These two delicate bifolia are characteristic of Vrelant’s style. On the Visitation leaf, Mary embraces her cousin Elizabeth, both of them pregnant, outside a city gate set within a hilly landscape. Mary carries Jesus and Elizabeth bears John the Baptist. In the miniature, Mary clasps her cousin’s hand with a gentle smile, while Elizabeth, one hand pressed to her swelling belly, responds to the stirring within. The Annunciation to the Shepherds unfolds in an open countryside, with distant views of a medieval town reminiscent of those found in Vrelant’s own surroundings. The shepherds were tending their flocks in the fields near Bethlehem when an angel suddenly appeared to announce the birth of the Savior. Immediately afterward, a great multitude of angels joined in triumphant praise: “Gloria in excelsis Deo” (Glory to God in the highest heaven), rendered here on the unfurled banderole. The leaves come from a now disassembled Book of Hours made in Bruges. The Italianate script suggests that the book was probably intended for an Italian or Iberian clientele. Vrelant is known to have worked for prominent foreign patrons such as Juana Enriquez (consort of King Juan II of Aragon) and the Genoese nobleman Paolo Battista Spinola. His circle also produced manuscripts for Italian clients, including four Books of Hours now in the Walters Art Museum (MSS W. 177, 179, 180, 183).

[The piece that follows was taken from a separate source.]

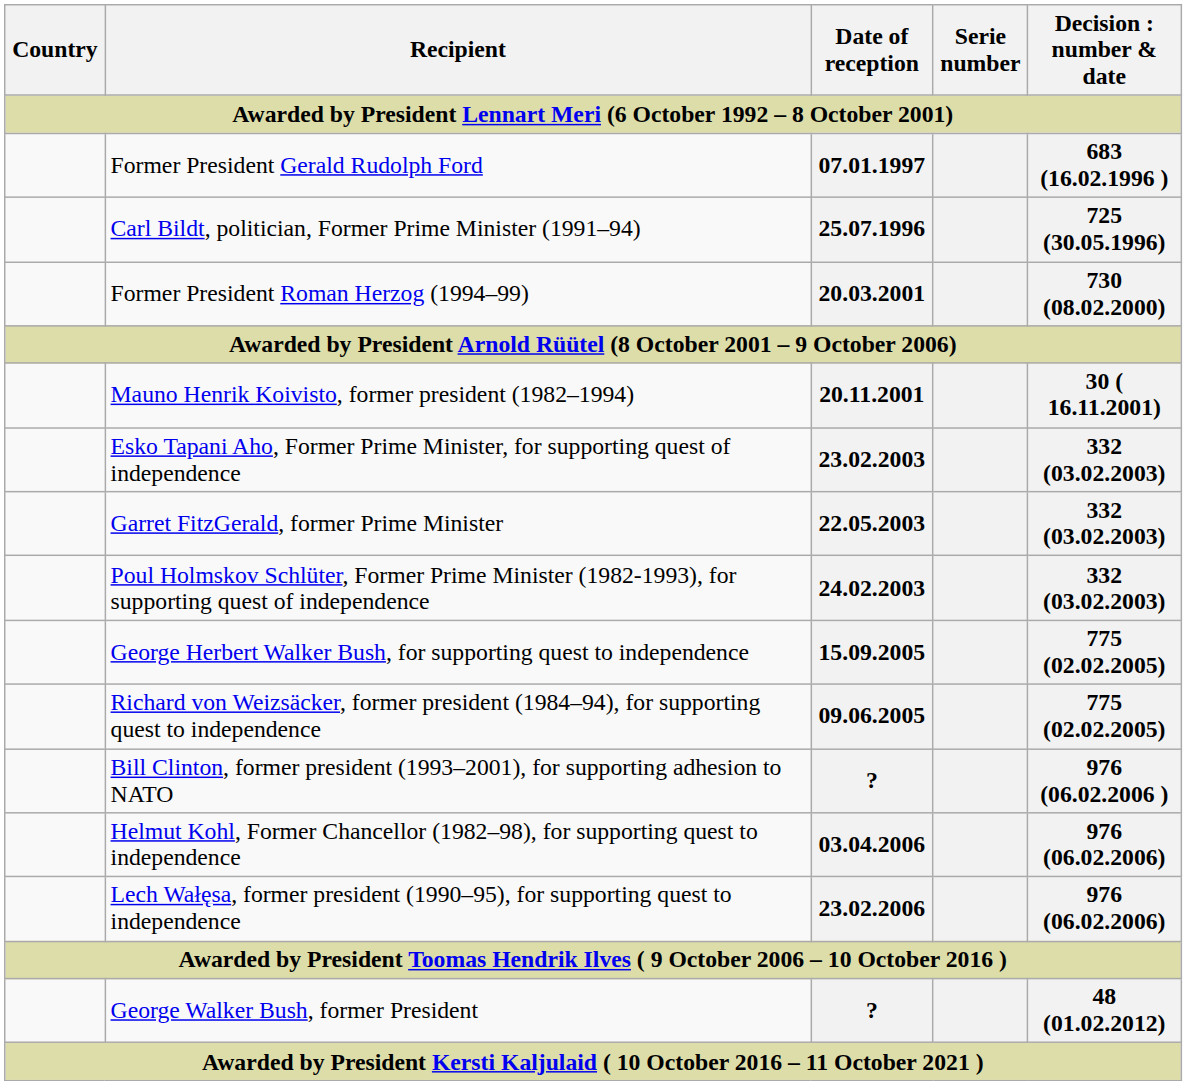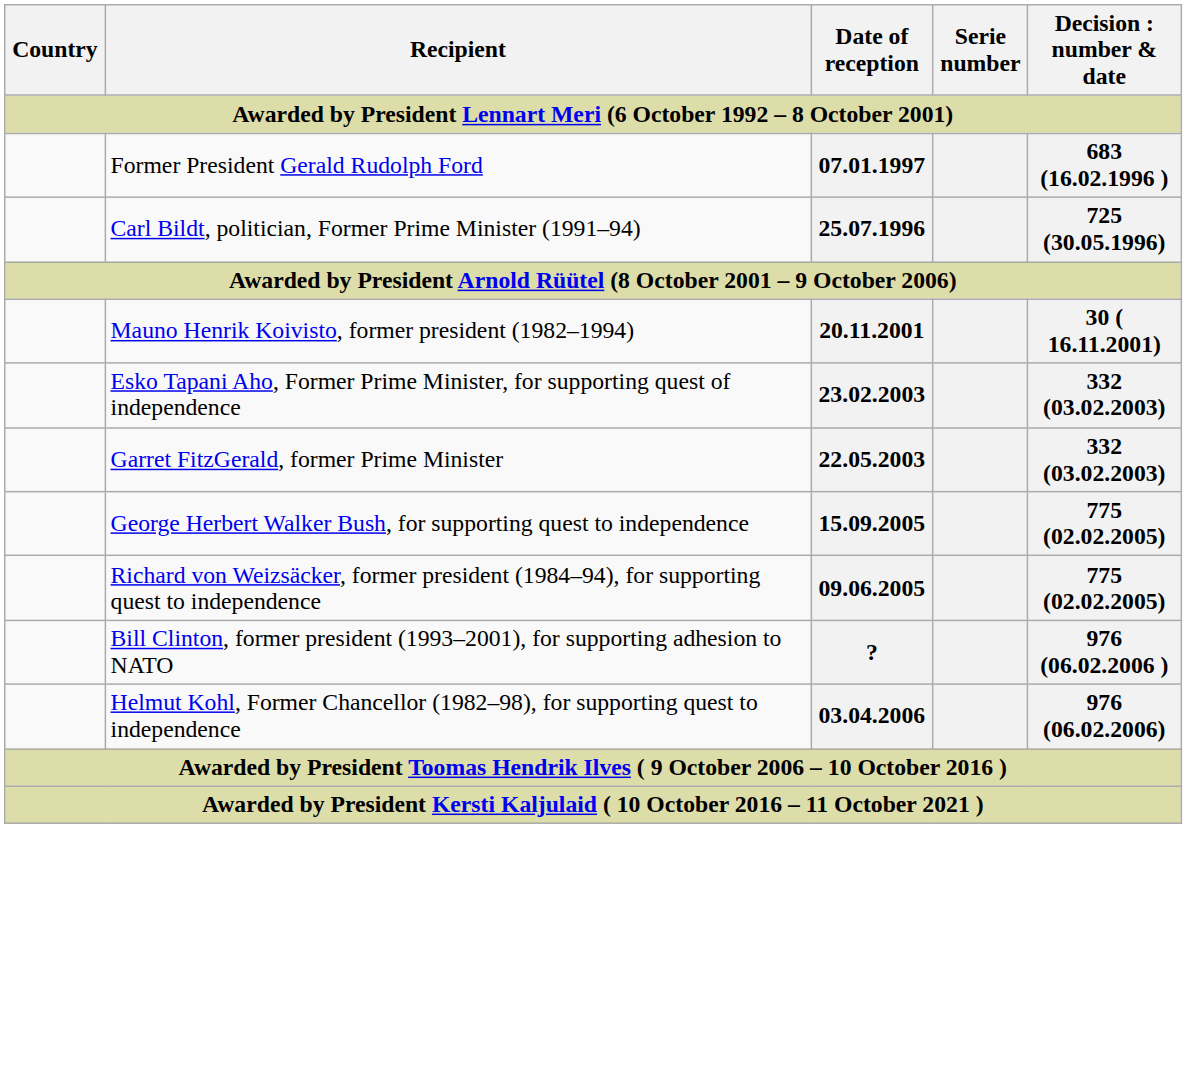- row: Former President Roman Herzog (1994–99) | 20.03.2001 | 730 (08.02.2000)
- row: Poul Holmskov Schlüter, Former Prime Minister (1982-1993), for supporting quest of independence | 24.02.2003 | 332 (03.02.2003)
- row: Lech Wałęsa, former president (1990–95), for supporting quest to independence | 23.02.2006 | 976 (06.02.2006)
- row: George Walker Bush, former President | ? | 48 (01.02.2012)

Notable here is the use of grisaille, a painting technique built on varying shades of gray. Originating with Giotto’s sculpture-like figures of Virtues and Vices in the Scrovegni Chapel, grisaille was adopted by French illuminators later in the fourteenth century and finally reached full development in the Southern Netherlands in the fifteenth century, exemplified in the outer panels of the Ghent Altarpiece by Hubert and Jan van Eyck. The interest in grisaille extended to Vrelant’s circle, and Philip the Good commissioned several grisaille manuscripts from him in the 1450s and 1460s. The present leaves demonstrate a rhythmic handling of the technique: while the draperies and much of the landscape are rendered in grayscale, other areas remain in full color. The subdued monochrome is enlivened by passages of richly saturated colors, most notably deep ultramarines, sumptuous burgundy reds, and warm fleshy magentas characteristic of Vrelant and his circle. A group of surviving Books of Hours features comparable semi-grisaille miniatures and borders—for example, the Hours of Jacques de Brégilles (London, British Library, Yates Thompson MS 4) likely by Vrelant’s own hand, as well as two others from his circle (Baltimore, Walters Art Museum MS W. 180, New York, Morgan Library MS M.25). The two Vrelant miniatures in the Brégilles Hours closely parallel the present leaves in their ornate foliate borders with whimsical drolleries and birds.
On an intimate scale, Vrelant’s work evokes Bruges panel paintings of his day, and he is credited with introducing new compositions and iconography drawn from earlier and contemporary painters such as Jan van Eyck and Hans Memling. Vrelant would have known Memling personally: in 1478 he commissioned from the celebrated painter a pair of wings for a retable made for the guild of Saint John the Evangelist. The painting, now lost, presumably featured Vrelant and his wife Mary as donor figures. The present miniatures also bear subtle connections with Memling. Note the meandering landscape with a remarkable sense of depth as well as the elaborate architectural details, reminiscent of Memling’s Saint Christopher and Saint Stephen panels and Scenes from the Passion of Christ. Both aspects were extensively reinterpreted by Vrelant in one of his most important works, the Chroniques de Hainaut (Brussels, KBR, MS 9243, e.g., ff. 60, 64, 134v).